● **Records supplied**
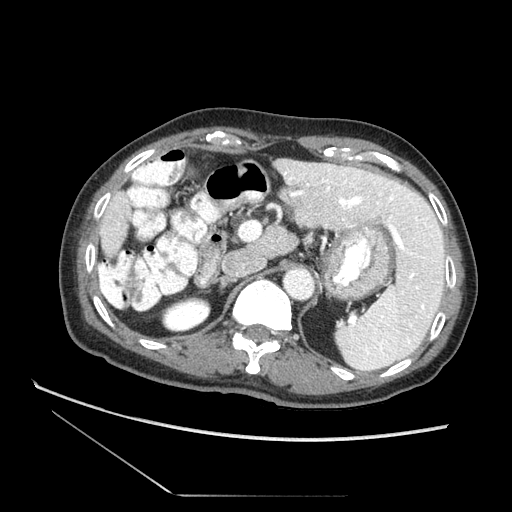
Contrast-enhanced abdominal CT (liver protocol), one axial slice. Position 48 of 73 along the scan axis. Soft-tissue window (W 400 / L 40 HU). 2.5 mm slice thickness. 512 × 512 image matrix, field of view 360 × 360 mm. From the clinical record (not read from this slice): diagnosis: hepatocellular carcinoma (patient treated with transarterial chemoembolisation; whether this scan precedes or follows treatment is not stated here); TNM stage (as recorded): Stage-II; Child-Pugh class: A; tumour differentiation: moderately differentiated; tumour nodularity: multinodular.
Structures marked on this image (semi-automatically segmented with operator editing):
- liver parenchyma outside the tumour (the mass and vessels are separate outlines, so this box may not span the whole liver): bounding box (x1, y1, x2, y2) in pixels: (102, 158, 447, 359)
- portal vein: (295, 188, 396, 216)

---

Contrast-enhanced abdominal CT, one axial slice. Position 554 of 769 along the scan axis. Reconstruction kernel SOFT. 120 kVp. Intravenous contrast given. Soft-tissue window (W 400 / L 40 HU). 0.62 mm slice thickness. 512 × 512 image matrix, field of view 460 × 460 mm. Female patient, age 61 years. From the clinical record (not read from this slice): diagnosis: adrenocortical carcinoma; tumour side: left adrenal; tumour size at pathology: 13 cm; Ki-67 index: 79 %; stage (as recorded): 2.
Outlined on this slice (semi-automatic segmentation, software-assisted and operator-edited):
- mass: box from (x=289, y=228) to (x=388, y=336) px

● **Try it**
Write down exactly the span of lines above from the one containing "Contrast-enhanced abdominal CT, one" to the one containing "- mass: box", both ends included.

● **Response to the exercise**
Contrast-enhanced abdominal CT, one axial slice. Position 554 of 769 along the scan axis. Reconstruction kernel SOFT. 120 kVp. Intravenous contrast given. Soft-tissue window (W 400 / L 40 HU). 0.62 mm slice thickness. 512 × 512 image matrix, field of view 460 × 460 mm. Female patient, age 61 years. From the clinical record (not read from this slice): diagnosis: adrenocortical carcinoma; tumour side: left adrenal; tumour size at pathology: 13 cm; Ki-67 index: 79 %; stage (as recorded): 2.
Outlined on this slice (semi-automatic segmentation, software-assisted and operator-edited):
- mass: box from (x=289, y=228) to (x=388, y=336) px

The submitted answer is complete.